● **Objective**: Copy the items below from the line containing "genus: Psychotria" through the line containing "genus: Rhaphidophora", with both of those lines included. Reproduce each line unchanged and leave out everything else.

--

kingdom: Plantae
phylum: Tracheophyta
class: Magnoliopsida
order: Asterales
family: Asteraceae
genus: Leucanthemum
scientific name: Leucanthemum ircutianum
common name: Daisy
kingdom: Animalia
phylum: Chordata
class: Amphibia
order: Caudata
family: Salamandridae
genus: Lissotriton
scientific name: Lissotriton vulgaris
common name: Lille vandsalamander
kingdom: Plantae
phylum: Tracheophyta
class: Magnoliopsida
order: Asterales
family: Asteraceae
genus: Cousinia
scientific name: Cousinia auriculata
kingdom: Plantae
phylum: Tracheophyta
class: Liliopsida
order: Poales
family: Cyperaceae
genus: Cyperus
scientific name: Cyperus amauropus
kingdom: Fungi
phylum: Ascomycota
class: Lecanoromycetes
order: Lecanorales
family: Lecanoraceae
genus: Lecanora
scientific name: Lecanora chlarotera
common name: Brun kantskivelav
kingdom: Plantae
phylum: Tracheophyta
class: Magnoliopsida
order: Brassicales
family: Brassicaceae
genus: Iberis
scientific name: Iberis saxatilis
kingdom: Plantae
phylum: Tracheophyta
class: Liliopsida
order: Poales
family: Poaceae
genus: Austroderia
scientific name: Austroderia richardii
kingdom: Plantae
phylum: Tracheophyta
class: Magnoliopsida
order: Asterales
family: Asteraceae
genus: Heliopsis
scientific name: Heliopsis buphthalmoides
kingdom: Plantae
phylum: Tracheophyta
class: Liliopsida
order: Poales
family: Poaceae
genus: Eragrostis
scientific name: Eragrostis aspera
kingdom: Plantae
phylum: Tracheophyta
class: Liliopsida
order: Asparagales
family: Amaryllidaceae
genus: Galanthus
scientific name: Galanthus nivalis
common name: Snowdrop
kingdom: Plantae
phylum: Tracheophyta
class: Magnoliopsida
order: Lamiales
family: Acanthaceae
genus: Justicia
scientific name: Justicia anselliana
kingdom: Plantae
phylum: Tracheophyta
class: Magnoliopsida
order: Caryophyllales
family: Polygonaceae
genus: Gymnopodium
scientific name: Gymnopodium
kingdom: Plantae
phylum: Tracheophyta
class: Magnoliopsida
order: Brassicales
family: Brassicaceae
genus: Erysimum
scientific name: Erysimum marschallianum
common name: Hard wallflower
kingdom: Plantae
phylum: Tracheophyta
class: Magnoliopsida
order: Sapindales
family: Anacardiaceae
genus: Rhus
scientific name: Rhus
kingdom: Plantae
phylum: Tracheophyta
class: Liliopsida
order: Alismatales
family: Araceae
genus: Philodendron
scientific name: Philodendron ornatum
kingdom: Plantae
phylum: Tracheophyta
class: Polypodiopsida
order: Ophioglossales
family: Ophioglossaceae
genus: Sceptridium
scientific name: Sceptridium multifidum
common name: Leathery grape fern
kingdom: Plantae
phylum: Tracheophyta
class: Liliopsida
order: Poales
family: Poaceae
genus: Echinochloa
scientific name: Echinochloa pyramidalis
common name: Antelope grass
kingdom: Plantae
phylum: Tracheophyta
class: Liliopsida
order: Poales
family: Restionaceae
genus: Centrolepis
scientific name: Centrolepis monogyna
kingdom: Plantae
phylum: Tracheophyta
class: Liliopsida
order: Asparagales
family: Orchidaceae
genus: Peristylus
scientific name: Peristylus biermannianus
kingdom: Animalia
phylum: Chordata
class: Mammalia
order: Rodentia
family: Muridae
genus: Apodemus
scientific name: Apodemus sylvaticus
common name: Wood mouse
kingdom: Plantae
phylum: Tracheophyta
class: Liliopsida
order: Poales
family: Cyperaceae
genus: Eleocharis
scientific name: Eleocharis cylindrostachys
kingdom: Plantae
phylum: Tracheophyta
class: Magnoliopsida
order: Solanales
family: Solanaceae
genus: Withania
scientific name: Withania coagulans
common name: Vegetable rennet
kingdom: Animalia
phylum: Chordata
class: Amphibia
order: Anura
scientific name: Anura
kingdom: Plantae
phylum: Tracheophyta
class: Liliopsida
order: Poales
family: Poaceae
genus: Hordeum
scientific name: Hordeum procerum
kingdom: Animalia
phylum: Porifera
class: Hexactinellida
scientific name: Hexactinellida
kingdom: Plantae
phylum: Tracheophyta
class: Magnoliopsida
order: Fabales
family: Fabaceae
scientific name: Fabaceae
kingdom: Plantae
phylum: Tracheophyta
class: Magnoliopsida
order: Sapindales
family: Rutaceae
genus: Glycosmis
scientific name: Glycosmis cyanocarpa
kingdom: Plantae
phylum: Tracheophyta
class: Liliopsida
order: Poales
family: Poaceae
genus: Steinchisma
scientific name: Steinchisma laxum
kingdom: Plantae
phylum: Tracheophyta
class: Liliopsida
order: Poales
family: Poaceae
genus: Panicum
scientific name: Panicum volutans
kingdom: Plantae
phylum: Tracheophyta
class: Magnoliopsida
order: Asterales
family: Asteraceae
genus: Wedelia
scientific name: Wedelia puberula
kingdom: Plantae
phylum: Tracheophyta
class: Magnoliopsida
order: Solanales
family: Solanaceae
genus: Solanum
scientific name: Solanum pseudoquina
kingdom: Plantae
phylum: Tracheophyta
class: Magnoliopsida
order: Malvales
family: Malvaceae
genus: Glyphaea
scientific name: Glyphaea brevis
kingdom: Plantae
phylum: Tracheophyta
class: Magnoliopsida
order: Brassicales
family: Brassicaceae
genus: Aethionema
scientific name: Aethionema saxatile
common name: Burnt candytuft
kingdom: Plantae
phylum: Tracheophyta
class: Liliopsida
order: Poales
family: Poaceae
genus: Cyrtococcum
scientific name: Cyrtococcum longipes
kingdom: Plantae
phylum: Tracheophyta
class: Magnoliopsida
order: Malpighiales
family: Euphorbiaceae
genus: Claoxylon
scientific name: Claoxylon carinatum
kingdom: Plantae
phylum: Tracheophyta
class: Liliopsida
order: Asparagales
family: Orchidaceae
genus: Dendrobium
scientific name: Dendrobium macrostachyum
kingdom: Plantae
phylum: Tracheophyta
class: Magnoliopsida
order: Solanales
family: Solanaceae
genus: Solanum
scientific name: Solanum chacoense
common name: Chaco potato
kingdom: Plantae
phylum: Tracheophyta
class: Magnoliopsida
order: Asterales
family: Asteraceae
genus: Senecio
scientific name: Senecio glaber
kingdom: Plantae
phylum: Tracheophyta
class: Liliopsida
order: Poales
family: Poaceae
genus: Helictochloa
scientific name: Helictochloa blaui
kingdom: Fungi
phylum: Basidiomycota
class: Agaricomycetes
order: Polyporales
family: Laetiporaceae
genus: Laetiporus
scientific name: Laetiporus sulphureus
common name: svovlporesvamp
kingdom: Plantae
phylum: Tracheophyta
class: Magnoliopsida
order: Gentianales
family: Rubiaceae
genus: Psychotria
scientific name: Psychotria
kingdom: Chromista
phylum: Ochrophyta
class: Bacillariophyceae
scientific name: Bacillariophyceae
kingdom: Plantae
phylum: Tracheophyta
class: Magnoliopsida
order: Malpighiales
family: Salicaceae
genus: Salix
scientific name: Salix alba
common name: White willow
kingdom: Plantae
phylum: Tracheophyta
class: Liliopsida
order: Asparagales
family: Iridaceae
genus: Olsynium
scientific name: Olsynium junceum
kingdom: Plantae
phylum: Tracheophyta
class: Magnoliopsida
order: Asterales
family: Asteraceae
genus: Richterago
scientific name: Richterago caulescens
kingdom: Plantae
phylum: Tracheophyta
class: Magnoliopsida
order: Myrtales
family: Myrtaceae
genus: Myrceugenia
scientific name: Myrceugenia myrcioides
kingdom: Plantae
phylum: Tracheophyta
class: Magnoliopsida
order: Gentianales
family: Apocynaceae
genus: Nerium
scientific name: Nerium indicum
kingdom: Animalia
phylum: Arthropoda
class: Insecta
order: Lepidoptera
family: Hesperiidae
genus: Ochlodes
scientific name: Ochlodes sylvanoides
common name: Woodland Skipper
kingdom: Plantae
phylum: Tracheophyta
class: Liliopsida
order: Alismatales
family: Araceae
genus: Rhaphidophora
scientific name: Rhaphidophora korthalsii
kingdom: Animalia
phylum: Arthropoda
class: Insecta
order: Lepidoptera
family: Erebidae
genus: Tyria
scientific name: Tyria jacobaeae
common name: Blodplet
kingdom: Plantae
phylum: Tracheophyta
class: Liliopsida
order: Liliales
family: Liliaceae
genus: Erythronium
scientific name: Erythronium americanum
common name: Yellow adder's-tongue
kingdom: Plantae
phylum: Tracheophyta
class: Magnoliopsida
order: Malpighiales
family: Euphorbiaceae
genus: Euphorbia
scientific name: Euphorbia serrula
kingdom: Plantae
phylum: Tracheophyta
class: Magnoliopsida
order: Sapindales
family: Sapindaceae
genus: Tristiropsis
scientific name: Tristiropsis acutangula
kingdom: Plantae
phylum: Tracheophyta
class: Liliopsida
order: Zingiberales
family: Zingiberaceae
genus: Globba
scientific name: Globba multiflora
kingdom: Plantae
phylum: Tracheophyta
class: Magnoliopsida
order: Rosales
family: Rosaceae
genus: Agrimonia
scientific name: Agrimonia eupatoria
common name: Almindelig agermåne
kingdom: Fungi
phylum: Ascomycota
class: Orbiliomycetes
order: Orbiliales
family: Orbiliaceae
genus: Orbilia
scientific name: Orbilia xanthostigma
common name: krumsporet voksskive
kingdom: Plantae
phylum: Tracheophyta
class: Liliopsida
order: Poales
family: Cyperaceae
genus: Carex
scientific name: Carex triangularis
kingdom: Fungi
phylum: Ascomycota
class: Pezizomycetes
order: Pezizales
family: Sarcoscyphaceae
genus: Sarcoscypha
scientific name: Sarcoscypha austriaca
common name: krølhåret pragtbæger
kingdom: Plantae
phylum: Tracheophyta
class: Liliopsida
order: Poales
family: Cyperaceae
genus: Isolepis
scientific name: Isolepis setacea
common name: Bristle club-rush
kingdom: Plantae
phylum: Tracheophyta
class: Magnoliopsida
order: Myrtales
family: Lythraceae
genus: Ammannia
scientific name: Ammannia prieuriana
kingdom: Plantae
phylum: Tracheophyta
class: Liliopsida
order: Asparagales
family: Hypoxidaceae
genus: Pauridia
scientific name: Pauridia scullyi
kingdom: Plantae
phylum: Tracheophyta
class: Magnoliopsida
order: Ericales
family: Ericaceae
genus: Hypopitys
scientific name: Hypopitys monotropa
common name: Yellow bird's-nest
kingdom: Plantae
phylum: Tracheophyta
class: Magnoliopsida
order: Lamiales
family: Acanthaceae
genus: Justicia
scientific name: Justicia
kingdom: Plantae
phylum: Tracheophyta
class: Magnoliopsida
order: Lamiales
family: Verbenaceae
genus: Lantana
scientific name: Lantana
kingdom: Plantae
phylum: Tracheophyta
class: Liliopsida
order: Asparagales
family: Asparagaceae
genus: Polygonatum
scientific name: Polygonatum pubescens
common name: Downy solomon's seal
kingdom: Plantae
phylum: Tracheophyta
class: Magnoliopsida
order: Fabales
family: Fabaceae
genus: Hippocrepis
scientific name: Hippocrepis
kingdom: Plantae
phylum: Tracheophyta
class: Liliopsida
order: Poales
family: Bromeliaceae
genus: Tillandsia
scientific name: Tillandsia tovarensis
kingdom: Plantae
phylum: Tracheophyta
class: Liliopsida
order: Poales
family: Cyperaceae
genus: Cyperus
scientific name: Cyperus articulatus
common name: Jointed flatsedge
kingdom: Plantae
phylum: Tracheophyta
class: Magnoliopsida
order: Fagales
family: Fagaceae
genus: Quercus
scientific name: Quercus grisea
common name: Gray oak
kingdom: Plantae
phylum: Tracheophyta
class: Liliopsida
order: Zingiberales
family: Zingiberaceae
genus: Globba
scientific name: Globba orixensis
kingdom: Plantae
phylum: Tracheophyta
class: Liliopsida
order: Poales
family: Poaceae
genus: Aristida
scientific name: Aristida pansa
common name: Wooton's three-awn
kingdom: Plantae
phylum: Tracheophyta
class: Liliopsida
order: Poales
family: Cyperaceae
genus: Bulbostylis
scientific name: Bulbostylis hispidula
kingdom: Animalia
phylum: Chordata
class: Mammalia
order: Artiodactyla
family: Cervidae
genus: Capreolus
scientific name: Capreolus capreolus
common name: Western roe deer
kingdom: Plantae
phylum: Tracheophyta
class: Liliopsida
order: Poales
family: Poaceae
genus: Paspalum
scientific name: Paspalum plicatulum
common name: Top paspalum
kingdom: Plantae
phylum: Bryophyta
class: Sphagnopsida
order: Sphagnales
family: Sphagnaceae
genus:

--

● **Finished task**:
genus: Psychotria
scientific name: Psychotria
kingdom: Chromista
phylum: Ochrophyta
class: Bacillariophyceae
scientific name: Bacillariophyceae
kingdom: Plantae
phylum: Tracheophyta
class: Magnoliopsida
order: Malpighiales
family: Salicaceae
genus: Salix
scientific name: Salix alba
common name: White willow
kingdom: Plantae
phylum: Tracheophyta
class: Liliopsida
order: Asparagales
family: Iridaceae
genus: Olsynium
scientific name: Olsynium junceum
kingdom: Plantae
phylum: Tracheophyta
class: Magnoliopsida
order: Asterales
family: Asteraceae
genus: Richterago
scientific name: Richterago caulescens
kingdom: Plantae
phylum: Tracheophyta
class: Magnoliopsida
order: Myrtales
family: Myrtaceae
genus: Myrceugenia
scientific name: Myrceugenia myrcioides
kingdom: Plantae
phylum: Tracheophyta
class: Magnoliopsida
order: Gentianales
family: Apocynaceae
genus: Nerium
scientific name: Nerium indicum
kingdom: Animalia
phylum: Arthropoda
class: Insecta
order: Lepidoptera
family: Hesperiidae
genus: Ochlodes
scientific name: Ochlodes sylvanoides
common name: Woodland Skipper
kingdom: Plantae
phylum: Tracheophyta
class: Liliopsida
order: Alismatales
family: Araceae
genus: Rhaphidophora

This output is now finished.